The new, complicated-looking regexps will only match ‘{’ and ‘}’ characters if they are not preceded by a ‘\’ character (see Regular Expressions). Note that the character alternative [^\]\|^ can match any character that isn't a ‘\or the start of a line. This is required because macthes to auto-overlay regexps are not allowed to span more than one line. If ‘{’ or ‘}’ appear at the beginning of a line, there will be no character in front (the newline character doesn't count, since it isn't on the same line), so the [^\] will not match.

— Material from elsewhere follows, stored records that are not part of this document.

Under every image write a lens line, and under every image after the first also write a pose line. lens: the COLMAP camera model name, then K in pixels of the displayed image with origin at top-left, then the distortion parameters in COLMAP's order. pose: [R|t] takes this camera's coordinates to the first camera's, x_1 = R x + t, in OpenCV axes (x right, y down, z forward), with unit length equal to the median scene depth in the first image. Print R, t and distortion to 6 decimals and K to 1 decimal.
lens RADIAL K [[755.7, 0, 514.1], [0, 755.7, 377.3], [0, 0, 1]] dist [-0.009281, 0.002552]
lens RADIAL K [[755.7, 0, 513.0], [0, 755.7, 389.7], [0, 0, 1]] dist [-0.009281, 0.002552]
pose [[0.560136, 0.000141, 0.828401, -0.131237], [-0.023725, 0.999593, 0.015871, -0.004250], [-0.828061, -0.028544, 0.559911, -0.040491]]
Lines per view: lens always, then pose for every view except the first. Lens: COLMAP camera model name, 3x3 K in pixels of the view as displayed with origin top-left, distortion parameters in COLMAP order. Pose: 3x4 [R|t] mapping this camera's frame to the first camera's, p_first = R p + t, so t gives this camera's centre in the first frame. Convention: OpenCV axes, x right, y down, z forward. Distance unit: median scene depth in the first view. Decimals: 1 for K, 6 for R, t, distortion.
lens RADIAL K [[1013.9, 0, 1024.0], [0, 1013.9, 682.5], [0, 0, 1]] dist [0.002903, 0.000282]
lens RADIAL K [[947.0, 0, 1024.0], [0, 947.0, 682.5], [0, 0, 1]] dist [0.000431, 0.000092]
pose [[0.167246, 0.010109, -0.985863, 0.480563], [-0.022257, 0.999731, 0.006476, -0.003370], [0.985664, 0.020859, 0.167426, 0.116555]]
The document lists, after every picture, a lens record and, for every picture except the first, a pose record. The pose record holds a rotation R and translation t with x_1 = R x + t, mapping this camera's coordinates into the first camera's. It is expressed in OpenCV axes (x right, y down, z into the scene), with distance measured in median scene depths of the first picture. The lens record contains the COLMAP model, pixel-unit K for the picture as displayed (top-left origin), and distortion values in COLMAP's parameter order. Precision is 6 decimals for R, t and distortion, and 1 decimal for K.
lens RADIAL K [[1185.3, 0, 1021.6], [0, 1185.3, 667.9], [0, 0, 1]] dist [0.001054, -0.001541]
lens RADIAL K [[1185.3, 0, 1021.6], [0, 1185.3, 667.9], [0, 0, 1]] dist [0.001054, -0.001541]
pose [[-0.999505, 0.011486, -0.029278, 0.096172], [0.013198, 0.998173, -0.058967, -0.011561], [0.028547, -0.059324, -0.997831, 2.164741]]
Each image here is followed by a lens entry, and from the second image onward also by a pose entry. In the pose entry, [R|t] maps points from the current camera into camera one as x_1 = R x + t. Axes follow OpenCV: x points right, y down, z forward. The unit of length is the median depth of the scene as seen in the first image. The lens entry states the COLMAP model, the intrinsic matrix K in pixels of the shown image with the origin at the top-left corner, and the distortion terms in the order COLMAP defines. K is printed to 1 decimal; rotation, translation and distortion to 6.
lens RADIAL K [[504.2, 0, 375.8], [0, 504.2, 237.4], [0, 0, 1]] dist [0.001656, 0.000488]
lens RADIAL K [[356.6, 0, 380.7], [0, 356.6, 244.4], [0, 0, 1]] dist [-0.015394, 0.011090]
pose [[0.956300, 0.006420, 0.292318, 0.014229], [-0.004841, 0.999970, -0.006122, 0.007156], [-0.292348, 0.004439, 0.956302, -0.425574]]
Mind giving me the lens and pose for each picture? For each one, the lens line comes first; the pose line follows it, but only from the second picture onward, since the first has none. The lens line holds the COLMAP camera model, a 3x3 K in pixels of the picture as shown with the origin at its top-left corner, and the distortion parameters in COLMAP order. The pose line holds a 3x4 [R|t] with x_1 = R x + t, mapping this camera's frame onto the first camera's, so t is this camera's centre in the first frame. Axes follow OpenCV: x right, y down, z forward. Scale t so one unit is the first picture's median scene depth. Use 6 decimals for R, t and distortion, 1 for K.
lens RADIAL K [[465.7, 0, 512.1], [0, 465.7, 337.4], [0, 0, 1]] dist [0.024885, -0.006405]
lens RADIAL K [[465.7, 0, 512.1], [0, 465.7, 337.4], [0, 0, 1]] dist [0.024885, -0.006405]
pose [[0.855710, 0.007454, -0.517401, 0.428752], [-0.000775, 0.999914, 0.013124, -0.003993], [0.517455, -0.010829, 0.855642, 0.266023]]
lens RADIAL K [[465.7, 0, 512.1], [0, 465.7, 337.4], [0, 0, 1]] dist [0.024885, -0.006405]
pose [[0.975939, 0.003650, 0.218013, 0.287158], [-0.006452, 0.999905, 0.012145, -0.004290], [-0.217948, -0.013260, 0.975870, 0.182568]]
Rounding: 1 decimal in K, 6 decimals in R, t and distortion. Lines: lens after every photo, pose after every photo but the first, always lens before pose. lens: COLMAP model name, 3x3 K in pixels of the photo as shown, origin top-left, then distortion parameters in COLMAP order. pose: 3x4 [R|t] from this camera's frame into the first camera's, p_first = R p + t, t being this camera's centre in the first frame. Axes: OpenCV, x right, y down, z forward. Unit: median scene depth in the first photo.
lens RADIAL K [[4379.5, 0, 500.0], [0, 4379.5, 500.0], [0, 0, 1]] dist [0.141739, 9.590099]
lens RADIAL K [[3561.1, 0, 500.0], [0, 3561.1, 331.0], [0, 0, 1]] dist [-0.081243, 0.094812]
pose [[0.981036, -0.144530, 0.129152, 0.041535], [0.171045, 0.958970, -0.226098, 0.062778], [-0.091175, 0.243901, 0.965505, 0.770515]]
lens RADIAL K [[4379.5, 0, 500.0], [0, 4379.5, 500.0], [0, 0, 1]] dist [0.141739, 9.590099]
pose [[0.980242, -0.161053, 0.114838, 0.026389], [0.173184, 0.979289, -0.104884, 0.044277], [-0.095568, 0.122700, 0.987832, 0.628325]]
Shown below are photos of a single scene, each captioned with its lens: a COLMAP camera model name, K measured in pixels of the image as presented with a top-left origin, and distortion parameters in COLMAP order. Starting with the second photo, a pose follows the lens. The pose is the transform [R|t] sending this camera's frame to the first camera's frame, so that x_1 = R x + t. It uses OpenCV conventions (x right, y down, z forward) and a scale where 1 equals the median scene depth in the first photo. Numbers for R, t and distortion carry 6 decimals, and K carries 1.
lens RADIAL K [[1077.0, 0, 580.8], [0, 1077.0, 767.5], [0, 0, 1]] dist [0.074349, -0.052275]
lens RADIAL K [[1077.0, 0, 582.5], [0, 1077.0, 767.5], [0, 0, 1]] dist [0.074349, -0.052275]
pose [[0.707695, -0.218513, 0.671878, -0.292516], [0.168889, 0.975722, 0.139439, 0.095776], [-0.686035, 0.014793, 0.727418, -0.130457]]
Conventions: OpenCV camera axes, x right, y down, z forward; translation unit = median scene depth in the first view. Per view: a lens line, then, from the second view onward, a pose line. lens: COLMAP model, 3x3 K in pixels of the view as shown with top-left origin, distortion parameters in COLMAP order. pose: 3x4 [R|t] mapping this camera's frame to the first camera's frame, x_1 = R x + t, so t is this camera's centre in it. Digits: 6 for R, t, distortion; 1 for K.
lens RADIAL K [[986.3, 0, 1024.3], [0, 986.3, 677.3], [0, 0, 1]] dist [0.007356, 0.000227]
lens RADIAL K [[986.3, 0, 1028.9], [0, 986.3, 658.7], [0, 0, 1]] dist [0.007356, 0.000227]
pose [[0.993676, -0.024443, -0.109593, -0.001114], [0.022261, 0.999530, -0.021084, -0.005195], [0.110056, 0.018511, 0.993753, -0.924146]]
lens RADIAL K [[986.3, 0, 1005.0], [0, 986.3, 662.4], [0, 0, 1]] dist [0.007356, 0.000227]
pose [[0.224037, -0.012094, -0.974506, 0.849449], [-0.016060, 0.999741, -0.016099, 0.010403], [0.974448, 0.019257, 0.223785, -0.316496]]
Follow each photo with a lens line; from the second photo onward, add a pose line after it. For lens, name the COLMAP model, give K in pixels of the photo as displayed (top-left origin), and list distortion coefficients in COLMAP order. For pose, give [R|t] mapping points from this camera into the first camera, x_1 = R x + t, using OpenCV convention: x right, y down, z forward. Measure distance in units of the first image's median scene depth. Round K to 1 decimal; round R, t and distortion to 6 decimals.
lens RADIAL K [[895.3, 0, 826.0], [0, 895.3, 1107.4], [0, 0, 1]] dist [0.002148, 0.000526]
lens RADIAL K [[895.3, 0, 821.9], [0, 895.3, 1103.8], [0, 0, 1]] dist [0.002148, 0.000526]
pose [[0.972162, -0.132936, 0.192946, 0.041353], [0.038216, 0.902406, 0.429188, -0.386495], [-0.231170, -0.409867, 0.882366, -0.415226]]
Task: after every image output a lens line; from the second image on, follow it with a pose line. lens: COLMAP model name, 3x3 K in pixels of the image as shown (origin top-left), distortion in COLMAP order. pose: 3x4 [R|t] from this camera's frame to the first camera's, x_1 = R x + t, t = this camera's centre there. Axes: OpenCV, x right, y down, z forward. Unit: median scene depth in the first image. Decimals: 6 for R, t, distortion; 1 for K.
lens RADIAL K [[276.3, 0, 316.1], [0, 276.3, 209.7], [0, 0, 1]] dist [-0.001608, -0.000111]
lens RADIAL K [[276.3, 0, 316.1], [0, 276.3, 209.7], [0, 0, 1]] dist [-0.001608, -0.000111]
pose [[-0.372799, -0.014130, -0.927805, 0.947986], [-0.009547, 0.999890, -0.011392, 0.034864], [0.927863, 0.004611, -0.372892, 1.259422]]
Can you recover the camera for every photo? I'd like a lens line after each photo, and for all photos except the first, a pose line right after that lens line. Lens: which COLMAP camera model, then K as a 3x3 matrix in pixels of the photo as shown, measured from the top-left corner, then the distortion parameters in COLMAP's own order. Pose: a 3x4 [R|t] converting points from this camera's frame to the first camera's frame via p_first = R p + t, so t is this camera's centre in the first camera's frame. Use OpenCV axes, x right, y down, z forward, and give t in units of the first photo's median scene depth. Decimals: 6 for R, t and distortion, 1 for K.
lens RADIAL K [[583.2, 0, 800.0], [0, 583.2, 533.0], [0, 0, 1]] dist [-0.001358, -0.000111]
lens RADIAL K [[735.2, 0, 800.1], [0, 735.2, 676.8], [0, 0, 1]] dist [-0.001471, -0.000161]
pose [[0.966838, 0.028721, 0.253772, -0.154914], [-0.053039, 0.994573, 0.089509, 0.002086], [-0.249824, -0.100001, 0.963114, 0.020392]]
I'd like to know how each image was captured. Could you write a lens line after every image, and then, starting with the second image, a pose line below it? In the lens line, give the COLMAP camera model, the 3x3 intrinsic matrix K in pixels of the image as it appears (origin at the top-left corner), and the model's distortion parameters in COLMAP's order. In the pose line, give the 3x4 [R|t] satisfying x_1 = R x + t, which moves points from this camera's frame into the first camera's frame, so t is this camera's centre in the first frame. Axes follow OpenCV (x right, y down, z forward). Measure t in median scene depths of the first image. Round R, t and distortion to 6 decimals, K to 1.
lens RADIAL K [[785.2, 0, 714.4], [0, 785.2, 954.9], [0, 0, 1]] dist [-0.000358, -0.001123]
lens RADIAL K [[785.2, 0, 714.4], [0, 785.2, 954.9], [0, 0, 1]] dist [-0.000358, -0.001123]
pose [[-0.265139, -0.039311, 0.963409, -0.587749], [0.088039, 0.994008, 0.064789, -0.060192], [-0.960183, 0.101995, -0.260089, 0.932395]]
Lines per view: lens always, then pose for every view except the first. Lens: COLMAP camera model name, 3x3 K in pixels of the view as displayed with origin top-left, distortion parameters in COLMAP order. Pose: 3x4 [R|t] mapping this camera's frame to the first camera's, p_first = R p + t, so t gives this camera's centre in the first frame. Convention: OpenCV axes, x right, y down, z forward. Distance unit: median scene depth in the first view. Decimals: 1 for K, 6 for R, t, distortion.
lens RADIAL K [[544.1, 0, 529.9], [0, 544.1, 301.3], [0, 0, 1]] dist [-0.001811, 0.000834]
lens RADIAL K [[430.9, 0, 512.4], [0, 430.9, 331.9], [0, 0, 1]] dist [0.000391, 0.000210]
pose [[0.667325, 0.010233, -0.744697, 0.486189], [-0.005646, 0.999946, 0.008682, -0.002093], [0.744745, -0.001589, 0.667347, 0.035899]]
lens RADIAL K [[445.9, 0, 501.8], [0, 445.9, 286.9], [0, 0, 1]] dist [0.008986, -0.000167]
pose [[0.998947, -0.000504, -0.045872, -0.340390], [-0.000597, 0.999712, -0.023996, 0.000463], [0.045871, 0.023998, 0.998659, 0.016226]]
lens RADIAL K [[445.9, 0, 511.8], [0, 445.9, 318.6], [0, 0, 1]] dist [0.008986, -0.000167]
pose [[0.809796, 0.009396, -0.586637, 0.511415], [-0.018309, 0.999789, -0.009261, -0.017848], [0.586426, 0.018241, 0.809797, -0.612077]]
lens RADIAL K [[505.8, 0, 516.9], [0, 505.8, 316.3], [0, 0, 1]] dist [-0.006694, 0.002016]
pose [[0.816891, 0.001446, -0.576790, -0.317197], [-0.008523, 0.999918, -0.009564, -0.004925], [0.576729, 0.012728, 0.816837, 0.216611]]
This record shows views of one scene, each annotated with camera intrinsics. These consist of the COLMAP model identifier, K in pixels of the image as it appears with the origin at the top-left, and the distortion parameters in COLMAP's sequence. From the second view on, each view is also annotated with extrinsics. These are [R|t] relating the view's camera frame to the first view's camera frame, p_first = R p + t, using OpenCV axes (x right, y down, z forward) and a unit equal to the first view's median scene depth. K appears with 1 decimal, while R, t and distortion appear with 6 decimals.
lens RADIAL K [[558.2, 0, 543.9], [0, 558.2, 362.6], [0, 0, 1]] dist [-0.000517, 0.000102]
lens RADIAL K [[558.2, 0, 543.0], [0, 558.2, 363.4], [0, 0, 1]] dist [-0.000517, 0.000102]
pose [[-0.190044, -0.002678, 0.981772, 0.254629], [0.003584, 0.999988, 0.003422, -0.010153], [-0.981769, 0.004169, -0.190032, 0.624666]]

However, when it does match, the } regexp will now match an additional character before the }, causing the overlay to end one character early. (The { regexp will also match one additional character before the {, but since the beginning of the overlay starts from the end of the start delimiter, this poses less of a problem.) We need to group the part of the regexp that should define the delimiter, i.e. the }, by surrounding it with \( and \), and put the regexp in the car of a cons cell whose cdr specifies the new subgroup (i.e. the 2nd subgroup, since the regexp already included a group for other reasons; we could alternatively replace the original group by a shy-group, since we don't actually need to capture match data for that group). Our final version looks like this:

     (auto-overlay-load-definition
      'latex
      `(line ("%" (priority . 4) (exclusive . t)
                  (face . (background-color
                           . ,(face-attribute 'default :background))))))
     
     (auto-overlay-load-definition
      'latex
      '(self ("\\$" (priority . 3) (face . (background-color . "green")))))
     
     (auto-overlay-load-definition
      'latex
      '(nested
        ("\\begin{"
         :edge start
         (priority . 2)
         (face . (background-color . "pink")))
        ("\\end{"
         :edge start
         (priority . 2)
         (face . (background-color . "pink")))
        ("\\([^\\]\\|^\\){"
         :edge start
         (priority . 2))
        (("\\([^\\]\\|^\\)\\(}\\)" . 2)
         :edge end
         (priority . 2))))
     
     (auto-overlay-load-definition
      'latex
      '(nested
        ("\\begin{equation}"
         :edge start
         (priority . 1)
         (face . (background-color . "yellow")))
        ("\\end{equation}"
         :edge end
         (priority . 1)
         (face . (background-color . "yellow")))))
     
     (auto-overlay-load-definition
      'latex
      '(word (("\\\\[[:alpha:]]*?\\([^[:alpha:]]\\|$\\)" . 1)
              (face . (background-color . "blue")))))

With these regexp definitions, LaTeX commands will automatically be highlighted in blue, equation environments in yellow, inline maths commands in green, and environment names in pink. LaTeX markup within comments will be ignored. And ‘{’ and ‘}’ characters from other commands will be correctly taken into account. All this is done in “real-time”; it doesn't wait until Emacs is idle to update the overlays. Not bad for a bundle of regexps!

Of course, this could all be done more easily using Emacs' built-in syntax highlighting features, but the highlighting was only an example to show the location of the overlays. The main point is that the overlays are automatically created and kept up to date, and can be given any properties you like and used for whatever purpose is required by your Elisp package.